The first mistake was to assume the commission’s international character would shield it from the influences that hampered Lebanese investigators. This, of course, turned out to be an unrealistic hope. Impunity for assassinations couldn’t be tackled in isolation because it was just one aspect of the country’s underlying malaise.
All of this points to a broader problem with efforts to develop a system of international justice through such bodies as the International Criminal Court in The Hague. International justice can’t function unless international politics allow it, which inevitably means it’s applied selectively rather than universally. That shouldn’t be an excuse for doing nothing about war crimes, crimes against humanity, etc. But it’s important to be aware of the limitations.

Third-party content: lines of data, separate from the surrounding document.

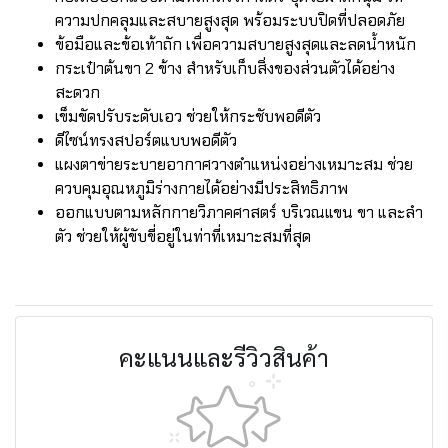
ความปกคลุมและสบายสูงสุด พร้อมระบบปิดที่ปลอดภัย
ข้อมือและข้อเท้าถัก เพื่อความสบายสูงสุดและลดน้ำหนัก
กระเป๋าต้นขา 2 ข้าง สำหรับเก็บสิ่งของส่วนตัวได้อย่าง
สะดวก
เข็มขัดปรับระดับเอว ช่วยให้กระชับพอดีตัว
ดีไซน์ทรงสปอร์ตแบบพอดีตัว
แผงตาข่ายระบายอากาศวางตำแหน่งอย่างเหมาะสม ช่วย
ควบคุมอุณหภูมิร่างกายได้อย่างมีประสิทธิภาพ
ออกแบบตามหลักกายวิภาคศาสตร์ บริเวณแขน ขา และลำ
ตัว ช่วยให้ผู้ขับขี่อยู่ในท่าที่เหมาะสมที่สุด
คะแนนและรีวิวสินค้า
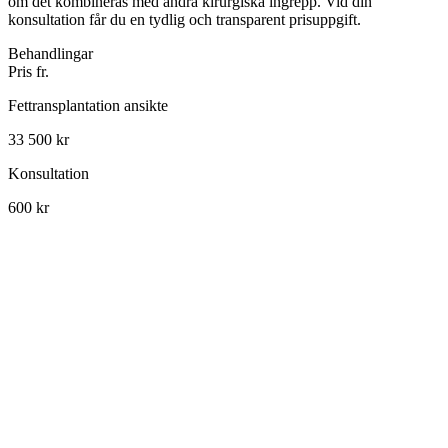
om det kombineras med andra kirurgiska ingrepp. Vid din
konsultation får du en tydlig och transparent prisuppgift.
Behandlingar
Pris fr.
Fettransplantation ansikte
33 500 kr
Konsultation
600 kr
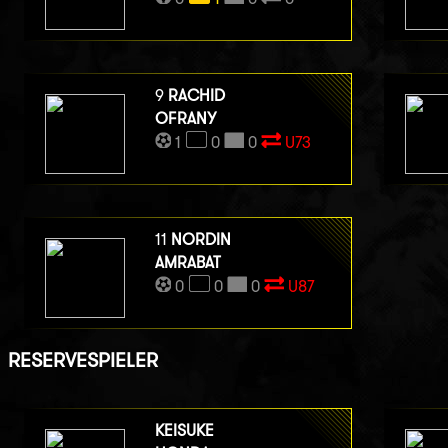
9
RACHID
OFRANY
1
0
0
U73
11
NORDIN
AMRABAT
0
0
0
U87
RESERVESPIELER
KEISUKE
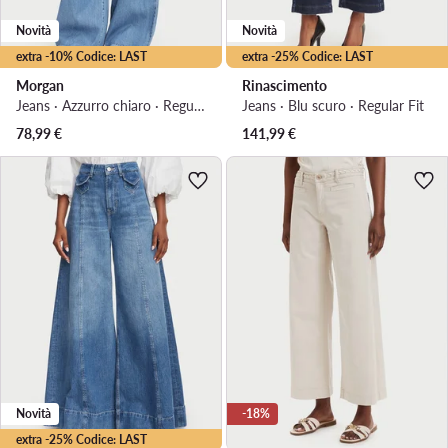
Novità
Novità
extra -10% Codice: LAST
extra -25% Codice: LAST
Morgan
Rinascimento
Jeans · Azzurro chiaro · Regular Fit
Jeans · Blu scuro · Regular Fit
78,99
€
141,99
€
Novità
-18%
extra -25% Codice: LAST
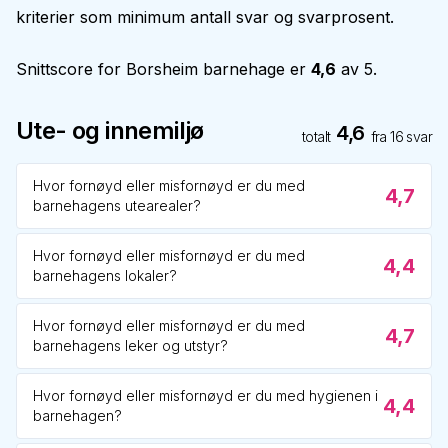
kriterier som minimum antall svar og svarprosent.
Snittscore for
Borsheim barnehage
er
4,6
av 5.
Ute- og innemiljø
4,6
totalt
fra
16
svar
Hvor fornøyd eller misfornøyd er du med
4,7
barnehagens utearealer?
Hvor fornøyd eller misfornøyd er du med
4,4
barnehagens lokaler?
Hvor fornøyd eller misfornøyd er du med
4,7
barnehagens leker og utstyr?
Hvor fornøyd eller misfornøyd er du med hygienen i
4,4
barnehagen?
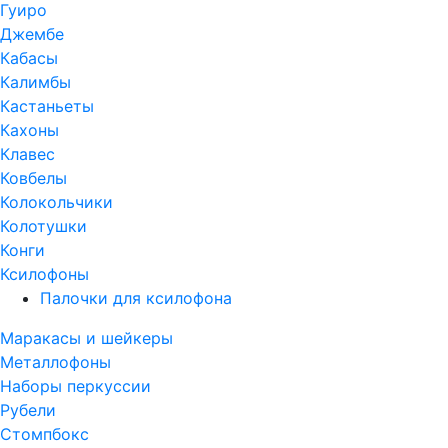
Гуиро
Джембе
Кабасы
Калимбы
Кастаньеты
Кахоны
Клавес
Ковбелы
Колокольчики
Колотушки
Конги
Ксилофоны
Палочки для ксилофона
Маракасы и шейкеры
Металлофоны
Наборы перкуссии
Рубели
Стомпбокс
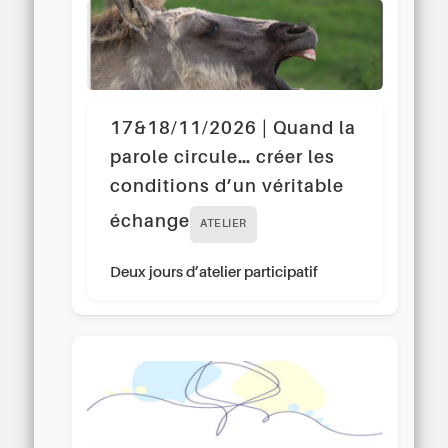
17&18/11/2026 | Quand la
parole circule… créer les
conditions d’un véritable
échange
ATELIER
Deux jours d’atelier participatif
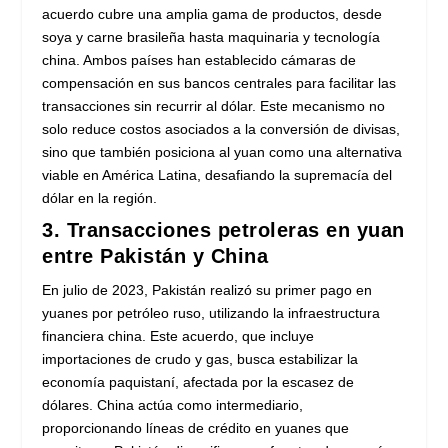
acuerdo cubre una amplia gama de productos, desde
soya y carne brasileña hasta maquinaria y tecnología
china. Ambos países han establecido cámaras de
compensación en sus bancos centrales para facilitar las
transacciones sin recurrir al dólar. Este mecanismo no
solo reduce costos asociados a la conversión de divisas,
sino que también posiciona al yuan como una alternativa
viable en América Latina, desafiando la supremacía del
dólar en la región.
3. Transacciones petroleras en yuan
entre Pakistán y China
En julio de 2023, Pakistán realizó su primer pago en
yuanes por petróleo ruso, utilizando la infraestructura
financiera china. Este acuerdo, que incluye
importaciones de crudo y gas, busca estabilizar la
economía paquistaní, afectada por la escasez de
dólares. China actúa como intermediario,
proporcionando líneas de crédito en yuanes que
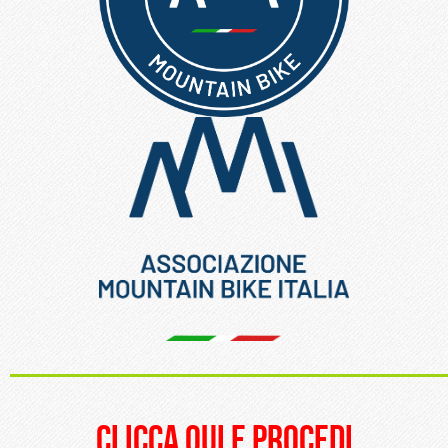
_____________________
clicca qui e procedi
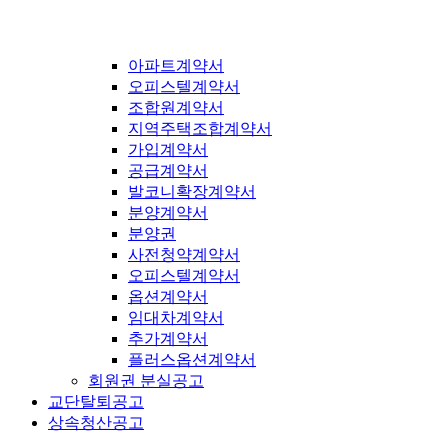
아파트계약서
오피스텔계약서
조합원계약서
지역주택조합계약서
가입계약서
공급계약서
발코니확장계약서
분양계약서
분양권
사전청약계약서
오피스텔계약서
옵션계약서
임대차계약서
추가계약서
플러스옵션계약서
회원권 분실공고
교단탈퇴공고
상속청산공고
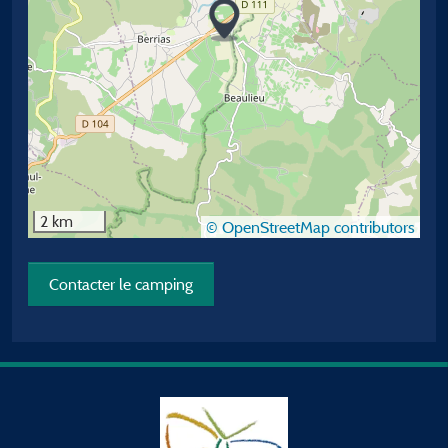
2 km
© OpenStreetMap contributors
Contacter le camping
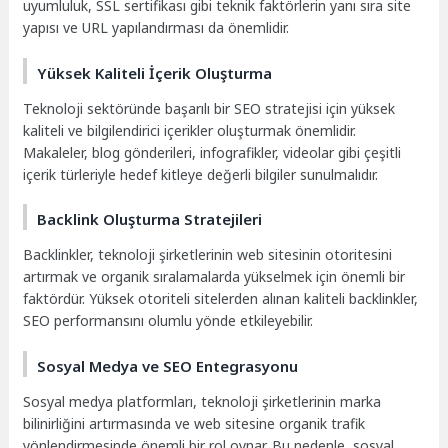
uyumluluk, SSL sertifikası gibi teknik faktörlerin yanı sıra site
yapısı ve URL yapılandırması da önemlidir.
Yüksek Kaliteli İçerik Oluşturma
Teknoloji sektöründe başarılı bir SEO stratejisi için yüksek
kaliteli ve bilgilendirici içerikler oluşturmak önemlidir.
Makaleler, blog gönderileri, infografikler, videolar gibi çeşitli
içerik türleriyle hedef kitleye değerli bilgiler sunulmalıdır.
Backlink Oluşturma Stratejileri
Backlinkler, teknoloji şirketlerinin web sitesinin otoritesini
artırmak ve organik sıralamalarda yükselmek için önemli bir
faktördür. Yüksek otoriteli sitelerden alınan kaliteli backlinkler,
SEO performansını olumlu yönde etkileyebilir.
Sosyal Medya ve SEO Entegrasyonu
Sosyal medya platformları, teknoloji şirketlerinin marka
bilinirliğini artırmasında ve web sitesine organik trafik
yönlendirmesinde önemli bir rol oynar. Bu nedenle, sosyal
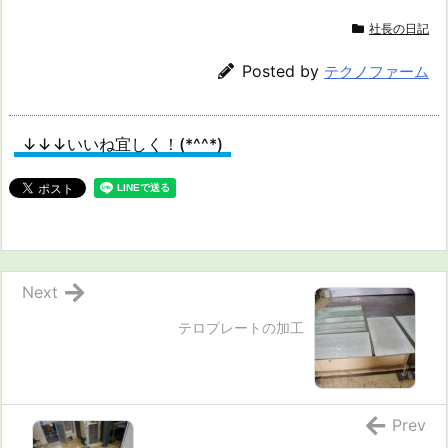
社長の日記
Posted by
テクノファーム
↓↓↓いいね宜しく！(*^^*)
Next
テロプレートの加工
Prev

Ludicrous as it might seem now, the U.N. Security Council initially asked the Hariri investigators to complete their task within three months, with the possibility of a three-month extension if that proved necessary. At the time, no one imagined it would drag on for 17 years, another reason for its failure. The sense of outrage that had triggered the investigation gradually faded as new issues came to the fore, and the longer it went on the less it seemed to matter.
Political realities have a habit of overtaking principles, making it easier to forget than to remember. Some four years after Rafik Hariri’s death, his son, Saad (by then prime minister of Lebanon), traveled to Damascus for “friendly, open and positive” talks with Assad — the man he had previously accused of killing his father.